After the people and then the gods coming together we’re shown nature and culture joining the fight so we see elementals and figures manifesting from their environs such as water and paintings working together as if to say our whole culture will prevent/defeat TechCity but our culture included and brought about the technological age its highlighting.
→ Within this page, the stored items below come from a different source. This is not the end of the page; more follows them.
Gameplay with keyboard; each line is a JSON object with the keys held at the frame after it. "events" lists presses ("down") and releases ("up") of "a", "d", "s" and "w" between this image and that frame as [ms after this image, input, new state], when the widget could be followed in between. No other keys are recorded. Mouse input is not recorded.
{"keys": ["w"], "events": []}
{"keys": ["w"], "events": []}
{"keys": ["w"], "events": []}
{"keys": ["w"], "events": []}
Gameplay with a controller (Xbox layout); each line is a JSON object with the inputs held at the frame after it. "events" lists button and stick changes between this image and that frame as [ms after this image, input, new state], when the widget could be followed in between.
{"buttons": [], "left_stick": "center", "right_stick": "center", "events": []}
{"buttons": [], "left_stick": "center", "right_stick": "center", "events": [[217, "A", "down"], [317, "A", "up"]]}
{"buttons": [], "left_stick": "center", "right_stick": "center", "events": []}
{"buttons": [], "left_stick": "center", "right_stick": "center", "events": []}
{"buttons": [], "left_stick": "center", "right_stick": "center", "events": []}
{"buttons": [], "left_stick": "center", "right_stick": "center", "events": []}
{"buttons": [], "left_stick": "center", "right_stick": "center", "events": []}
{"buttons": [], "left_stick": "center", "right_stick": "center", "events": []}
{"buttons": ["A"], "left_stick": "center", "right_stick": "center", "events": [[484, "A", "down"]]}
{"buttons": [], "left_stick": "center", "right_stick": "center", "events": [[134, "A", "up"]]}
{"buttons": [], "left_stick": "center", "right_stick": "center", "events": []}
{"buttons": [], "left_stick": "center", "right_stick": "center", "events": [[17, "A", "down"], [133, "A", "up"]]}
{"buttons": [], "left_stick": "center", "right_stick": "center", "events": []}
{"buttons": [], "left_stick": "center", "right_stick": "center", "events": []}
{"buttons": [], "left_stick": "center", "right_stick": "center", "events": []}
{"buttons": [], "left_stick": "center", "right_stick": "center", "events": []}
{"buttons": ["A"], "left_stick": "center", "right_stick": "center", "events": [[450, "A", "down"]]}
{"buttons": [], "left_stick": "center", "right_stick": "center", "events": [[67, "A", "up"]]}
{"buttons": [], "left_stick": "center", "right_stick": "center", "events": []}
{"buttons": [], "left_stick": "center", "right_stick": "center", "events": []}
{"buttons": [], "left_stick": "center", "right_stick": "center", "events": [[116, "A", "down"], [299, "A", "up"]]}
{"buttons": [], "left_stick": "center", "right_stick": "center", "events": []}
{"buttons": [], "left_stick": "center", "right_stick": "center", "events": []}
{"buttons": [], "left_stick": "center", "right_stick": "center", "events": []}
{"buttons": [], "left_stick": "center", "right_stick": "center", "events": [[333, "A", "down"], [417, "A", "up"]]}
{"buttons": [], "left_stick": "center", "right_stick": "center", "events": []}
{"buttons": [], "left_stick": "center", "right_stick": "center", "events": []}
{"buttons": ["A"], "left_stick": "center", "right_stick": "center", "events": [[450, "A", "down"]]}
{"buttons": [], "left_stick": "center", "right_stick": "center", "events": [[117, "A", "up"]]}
It’s awkward because we are tool orientated without modern technology but there’s a difference between using tools and needing them to the point of not being able to manage without. The film shows the popularized idea of intricate and dangerous ancient building mechanisms (it would have been more interesting had they shown ancient cultures had batteries, specs for flying machines and temple statues that floated via magnetism) but not why they dislike modern convenience tech e.g we have become dependent on it, weaker and less able in essential skills.
Ultimately it seemed to say don’t worry no matter what we do, over how long, even repeatedly – a Jesus/sacrificial figure[s] will try to help and then a goddess will come, save us and give us another chance. Hmm.